The farm invaded by the sheriff and KPMG was 2.1 ha, and was her sole source of income, having previously lost a 178ha farm in Ceres a few years ago. She has been farming in Somerset West for 14 years, growing fruit and vegetables and trying to support emerging farmers by training them in agriculture and distributing their produce. ”My husband and myself also assist and mentor emerging farmers by supplying them with compost, seedlings and water saving irrigation methods,” she says.
Having found herself on the wrong side of business liquidation, she started to research the law and connect up with other people in similar circumstances. “I was really naive and trusting, but learnt rapidly that I had better get clued up on legal matters. I owe a great deal to people like Justin Lewis and Jonn Basson, and would never be where I am today without their help, guidance and support. I was extremely fortunate to have made contact with Justin quite some time back, and he has always had time to help me, no matter how busy he was.”
Her advice to people being hounded by liquidators or the banks: “Don’t allow yourself to be bullied and intimidated. Know your rights, and most importantly do research and learn. Knowledge is power. Network with people in similar situations, this is good for sharing knowledge and providing moral support to each other.
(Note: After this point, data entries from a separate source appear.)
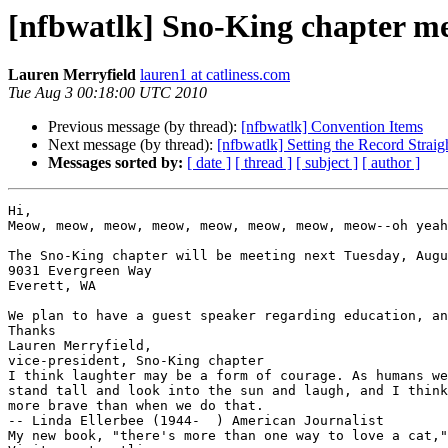
[nfbwatlk] Sno-King chapter m
Lauren Merryfield
lauren1 at catliness.com
Tue Aug 3 00:18:00 UTC 2010
Previous message (by thread):
[nfbwatlk] Convention Items
Next message (by thread):
[nfbwatlk] Setting the Record Straig
Messages sorted by:
[ date ]
[ thread ]
[ subject ]
[ author ]
Hi,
Don’t be afraid to approach any person or body who may be able to assist, and never give up.”
Update 19 July 2014
Yvonne and her attorneys report that KPMG are grovelling and begging for forgiveness due to the pressure brought to bear by New ERA and Acts Online. Yvonne says she is in no mood for forgeivenss given the traumatic experience of the last few days. She has upped her legal damages claim to R12 million. Jonn Basson offers the following summary of the irregualrities in this case:
1. (In terms of the warrant): Authority is provided only to the sheriff to enter and make an inventory of Yvonne’s assets, not the other 7 or so persons.
2. The Sherriff was only warranted to make an Inventory not to take stuff away and then only of Yvonne’s assets not her husband’s or the other people’s asset.
3. The whole warrant and the actions of the persons who participated in this raid is and was unconstitutional as detailed below.
4. Constitutional Rights:
The whole event and the warrant is in severe infringement of Yvonne’s Rights to:
4.1 Property (Clause 25 of the Bill of Rights)
4.2 Housing (Clause 26)
4.3 Human Dignity (10)
4.4 Freedom and Security (12)
4.5 Life (11)
4.6 Privacy (14)
4.7 Just administrative action (33)
4.8 Access to Courts(34) – The warrant was clearly as a result of an ex-parte hearing (ie, Yvonne was not present at the hearing) at the magistrates court or police station
4.9 Accused persons right to a fair hearing etc. (35)
4.10 Limitation of Rights 36
5. It is not clear who signed the warrant but it appears at his point as if it was not the Magistrate, which would render the warrant invalid.
6. I cannot see the magistrate’s court having jurisdiction as the value of the items in question and the property exceeded R100,000.